The girl didn’t speak, but seemed to understand.
There were ten of us in our group in total. Me, my wife, our four kids, my sister-in-law, who we were in town visiting, her two kids, and our adopted lost, little girl.
The rest of us had spent the first part of our day visiting the monuments, as she likely had. And the whole time I’d worried about losing one of mine in the crowd—mostly, I chased and corralled our 3-year-old boy.
Now we had a new purpose.
We all stood in the middle of the memorial looking as far as we could see for the one panicked parent that was most certainly out there. It felt like a few minutes. An eternity to a lost, little girl.
I started to wonder about “what ifs.” What if the parents didn’t know she was lost yet? Or, what if she’d already been here for hours, searching? Or, what if she’d wandered here, aimlessly, from one of the other nearby monuments or museums? I started looking around for someone in uniform instead: A cop or a park ranger.
And then, it happened. From the far entrance on the North side of the memorial, I saw that panicked look we all know: A mom, running as fast as she could muster, her jacket falling-off one shoulder, her purse dangling behind, her eyes scanning the crowd, her head on a swivel. Nothing else mattered.
The girl saw her before we did and set out as fast as she could. Across the open space, around the wall, up the ramp and into her mom’s open arms. The mom picked her up, and didn’t scold her, but just kissed her and hugged her. Behind the mom, two other daughters came running—one older, one maybe younger—with their looks of concern quickly turning to smiles. The older sister patted her on the head and rustled her hair.
I felt instant relief, even joy.
They turned and left together, without ever seeing us, or even knowing we were there. My wife stood waving. And she kept waving as they went out of sight. Nobody waved back, or even looked.
“Why are you still waving?” I asked.
“I wanted her mom to know she was okay,” my wife said. “That we were watching after her.”
They’ll certainly never know it, but we were.
We took a moment to remind our kids what do when lost.

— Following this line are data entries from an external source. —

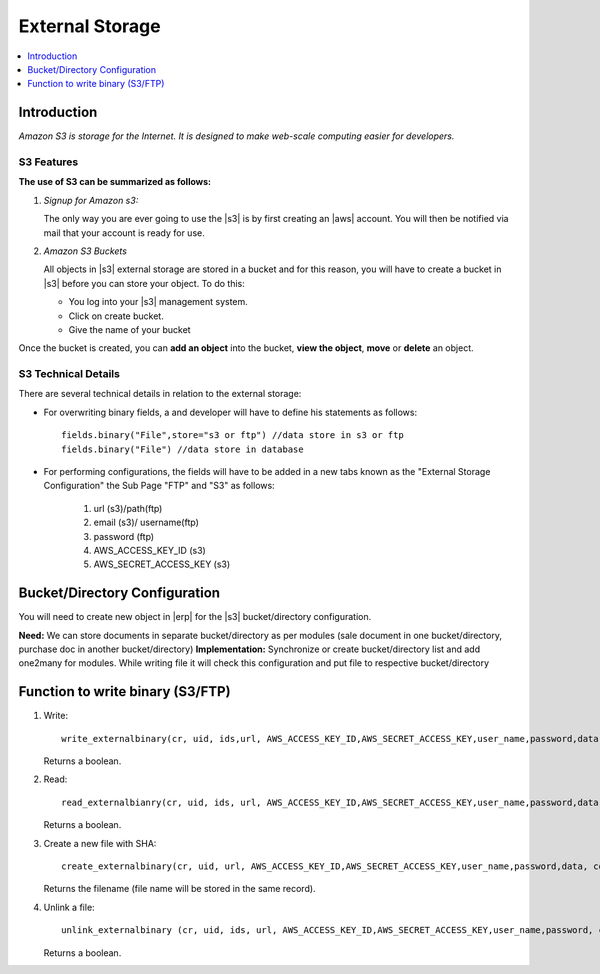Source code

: ================
External Storage
================

.. contents::
    :depth: 1
    :local:

Introduction
============

*Amazon S3 is storage for the Internet. It is designed to make web-scale
computing easier for developers.*

S3 Features
-----------
**The use of S3 can be summarized as follows:**

#. *Signup for Amazon s3:*

   The only way you are ever going to use the |s3| is by first creating
   an |aws| account. You will then be notified via mail that your account is
   ready for use.

#. *Amazon S3 Buckets*

   All objects in |s3| external storage are stored in a bucket and for this
   reason, you will have to create a bucket in  |s3| before you can store your
   object. To do this:

   * You log into your |s3| management system.
   * Click on create bucket.
   * Give the name of your bucket

Once the bucket is created, you can **add an object** into the bucket, **view
the object**, **move** or **delete** an object.

S3 Technical Details
--------------------
There are several technical details in relation to the external storage:

* For overwriting binary fields, a  and developer will have to define his
  statements as follows::

   fields.binary("File",store="s3 or ftp") //data store in s3 or ftp
   fields.binary("File") //data store in database

* For performing configurations, the fields will have to be added in a new
  tabs known as the "External Storage Configuration" the Sub Page "FTP" and
  "S3" as follows:

   #. url (s3)/path(ftp)
   #. email (s3)/ username(ftp)
   #. password (ftp)
   #. AWS_ACCESS_KEY_ID (s3)
   #. AWS_SECRET_ACCESS_KEY (s3)


Bucket/Directory Configuration
==============================

You will need to create new object in |erp| for the |s3| bucket/directory
configuration.

**Need:** We can store documents in separate bucket/directory as per modules
(sale document in one bucket/directory, purchase doc in another
bucket/directory)
**Implementation:** Synchronize or create bucket/directory list and add
one2many for modules. While writing file it will check this configuration and
put file to respective bucket/directory


Function to write binary (S3/FTP)
=================================

1. Write::

       write_externalbinary(cr, uid, ids,url, AWS_ACCESS_KEY_ID,AWS_SECRET_ACCESS_KEY,user_name,password,data, context)

   Returns a boolean.

2. Read::

       read_externalbianry(cr, uid, ids, url, AWS_ACCESS_KEY_ID,AWS_SECRET_ACCESS_KEY,user_name,password,data, context)

   Returns a boolean.

3. Create a new file with SHA::

       create_externalbinary(cr, uid, url, AWS_ACCESS_KEY_ID,AWS_SECRET_ACCESS_KEY,user_name,password,data, context)

   Returns the filename (file name will be stored in the same record).

4. Unlink a file::

       unlink_externalbinary (cr, uid, ids, url, AWS_ACCESS_KEY_ID,AWS_SECRET_ACCESS_KEY,user_name,password, context)

   Returns a boolean.


.. seealso::

    * `Amazon S3 Documentation
      <http://docs.aws.amazon.com/AmazonS3/latest/dev/UsingIAMPolicies.html/>`_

My sister-in-law doled out the age-old advice, “Look for a mom,” she said. Then she added, “…or a dad,” throwing a bone my way. I appreciated it, but I didn’t need it. Knowing that lost list girl was back with her family was enough for me.
♦◊♦
Original version of this article appeared on RuddyBits.com; Image courtesy of the author
My advice. FIND A KID. A kid will not hurt you (generally) and they will more likeley than not be with a guardian who CAN help.
Saying “find a parent” can be tricky as you don’t know what your child’s understanding of parent is. do they believe ALL moms carry big bags because THEIR mom carries a diaper bag around, and therefore would think this woman with a big bag is a mom? a kid’s idea of a parent may be wildly different from a child’s idea of one.
Great advice, Lynn. I think I’ll likely tell my kids that too. Finding another child close to there age would likely get them a parent who understands how these things happen and what best to do. Thanks.
Thanks for sharing this story Cort. And the interesting comments about how you approached the “go to a mom or policeman” comments. I liked how all you cared about was helping the little girl and your ego not getting in the way.
A nice story to which all us parents can relate. So glad that little girl found her family. That happened to me when I was 5 and we had just landed in Canada as immigrants off the boat. I was terrified.
Our kids are still young so we are vigilant. That said I always ensure that they are within my line of sight. If they get too far, I call out. I’ve had a few of those panic moments. The advice find a mom or dad (with kids) is very practical. Empathy counts for a lot.